Mon, 09 May 1994

The trauma of importers

The phasing out of the Swiss Societe Generale de Surveillance (SGS) for the customs inspection of Indonesian imports at points of loading, although planned since 1991, is still worrying businessmen. As July, 1995 -- the expiry date for the present working contract between the government and SGS -- nears, businessmen are again troubled by the trauma of dealing with corrupt customs officers in the period before April 1985.

The new wave of front-page stories in the mass media over the last few weeks about the excesses of the bureaucracy at seaports and bonded areas and the arduous, costly processing of duty rebates and other regulatory paperwork is further aggravating the businessmen's concern about the full restoration of the customs inspection authority to the civil service.

Businessmen and the government have often commended SGS for doing its job well since April, 1985. The two main objectives of the SGS work contract have been achieved. The flow of imports has been smooth and under-invoicing and over-invoicing of import prices have been reduced sharply, thereby protecting the domestic market from unfair import competition and increasing government receipts from import duties and other levies.

Official statistics, for example, show that even though the country's imports have consisted mostly of industrial basic materials and capital goods, which are either exempted from import duties or subject to low tariffs, government receipts from import duties and levies increased steadily from Rp 544.5 billion in 1984 to Rp 2.65 trillion last year.

During the first five years of the SGS assignment, $4.5 billion in foreign exchange was saved through the correction of the prices of imported capital goods and materials for the petroleum industry and investment projects.

Despite the great benefits of using SGS, it runs counter to the nations' sense of pride and it obviously does not make any economic sense to maintain the customs inspection authority in the hands of a foreign entity for an unlimited period of time.

In addition, the SGS fee from its inspection services reportedly amounts to 15 percent of the total value of inspected imports and reached as high as Rp 450 billion (US$209 million) last year. Therefore, from the outset, the hiring of SGS in April, 1985, soon after the Directorate General of Customs and Excise Duty was stripped of its customs inspection authority, was meant to be a temporary measure. This allowed ample opportunity for the restructuring and streamlining of the customs service, which had become notorious for its corrupt practices.

Theoretically, the preparations for the phasing out of the SGS service have been quite adequate. A great number of customs officials, who had little else to do anyway, have been retrained by SGS. A new surveying company, PT Surveyor Indonesia, was set up in August 1991. This company, which is 76 percent owned by the Ministry of Finance, 20 percent by SGS and four percent by another state company, PT Sucofindo, is designed to take over the bulk of customs inspection in July, 1995.

What is worrying businessmen, however, is not the technical competence of Indonesian officials but the attitude of the Indonesians who staff and manage PT Surveyor Indonesia. After all, not many state companies can be commended for efficiency and accountability.

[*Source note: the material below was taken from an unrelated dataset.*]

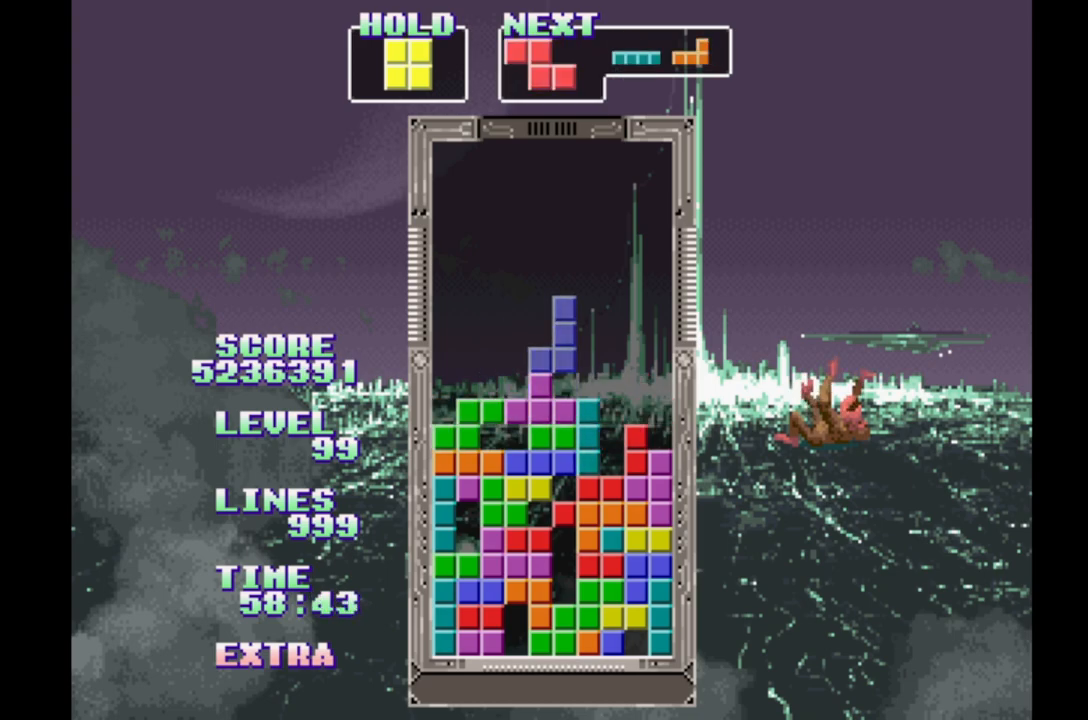
{"dt_ms": 500, "buttons": ["B", "DPAD_RIGHT"], "events": [[50, "B", "up"], [133, "B", "down"], [217, "B", "up"], [283, "B", "down"], [367, "B", "up"], [450, "B", "down"]]}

It is nonetheless too early to make a final judgment and, therefore, it is unfair to presume that the attitude of PT Surveyor Indonesia's executives will be as bad as the public perception of what to expect from the customs service. After all, SGS has been actively involved in the recruitment for the new company and in the establishment of its inspection procedures.

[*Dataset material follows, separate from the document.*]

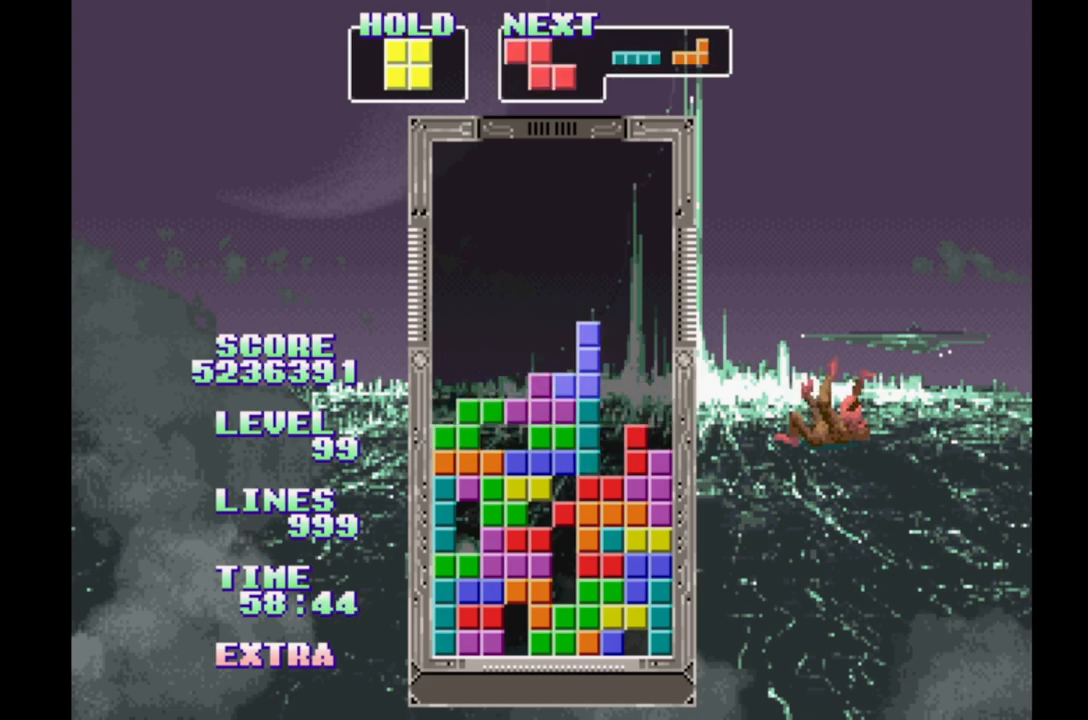
{"dt_ms": 500, "buttons": ["B"], "events": [[50, "B", "up"], [133, "B", "down"], [217, "B", "up"], [300, "B", "down"], [400, "B", "up"], [500, "B", "down"], [500, "DPAD_RIGHT", "up"]]}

It is, however, wise for the government to take the businessmen's concern into serious account by seeing to it that PT Surveyor Indonesia develops as an independent and highly capable inspection and surveying company and does not, instead, turn into the old directorate general of customs in a corporate suit. That requires the government to ensure that all recruits for the company are technically competent and that their pay is high enough to enable them to maintain integrity, to work professionally and to eventually get additional jobs overseas.